I. Neutr., to puke, spew, throw up, vomit (a common method among the Romans of renewing the appetite).
A. Lit.: “cum vomere post cenam te velle dixisses,Cic. Dejot. 7, 21; id. Phil. 2, 25, 63; Cels. 1, 3; Suet. Vit. 13; id. Claud. 21: “in mensam,Cic. Fin. 2, 8, 23.—With a homogeneous object: “vomitum,Plaut. Rud. 2, 6, 27.—Impers. pass.: “ab horā tertiā bibebatur, ludebatur, vomebatur,Cic. Phil. 2, 41, 104.—
B. Transf., in gen., to pour forth, empty: quā largius vomit (Padus), discharges itself into the sea, Plin. 3, 16, 20, § 119.—
II. Act., to throw up or discharge by vomiting; to vomit up or forth (cf.: eructo, nauseo).

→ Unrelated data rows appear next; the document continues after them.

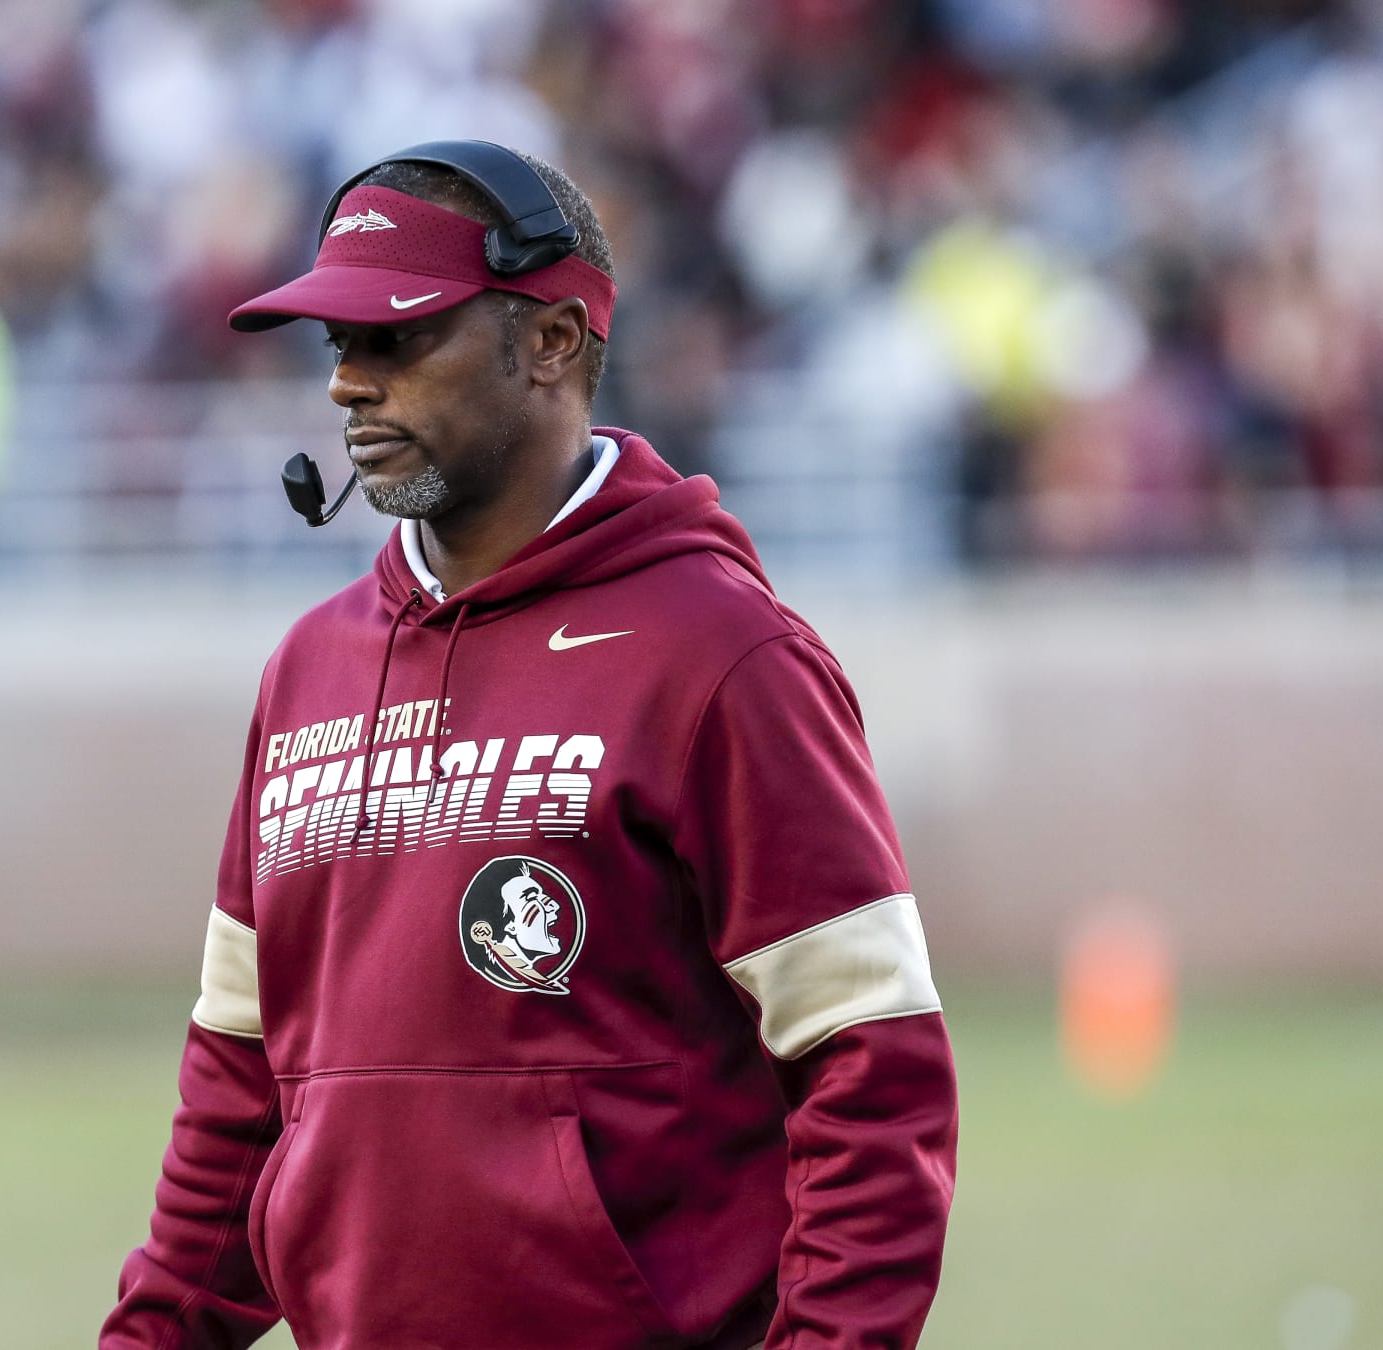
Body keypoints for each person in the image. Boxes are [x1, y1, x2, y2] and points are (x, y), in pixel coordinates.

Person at [101, 141, 958, 1350]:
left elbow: (874, 1074)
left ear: (553, 341)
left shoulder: (720, 655)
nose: (350, 384)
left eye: (398, 339)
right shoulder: (307, 669)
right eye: (339, 345)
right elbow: (239, 1102)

A. Lit.: “sanguinem,Plin. 26, 13, 84, § 136: “paene intestina sua,Petr. 66.—
B. Transf., in gen., to vomit forth, i. e. to throw or pour out in abundance; to emit, discharge (poet.): “(Charybdis) vomit fluctus totidem totidemque resorbet,Ov. H. 12, 125: “undam,Verg. G. 2, 462: “fumum,id. A. 5, 682: “geminas flammas,id. ib. 8, 681: “mel (apes),Petr. 56: “vitam,to breathe out, Lucr. 6, 828; so, “animam,Verg. A. 9, 349: “argentum,to give up, Plaut. Curc. 5, 3, 10: “armataeque vomunt stridentia tela fenestrae,Stat. Th. 10, 536: “pinguem nebulam vomuere lucernae,Pers. 5, 181.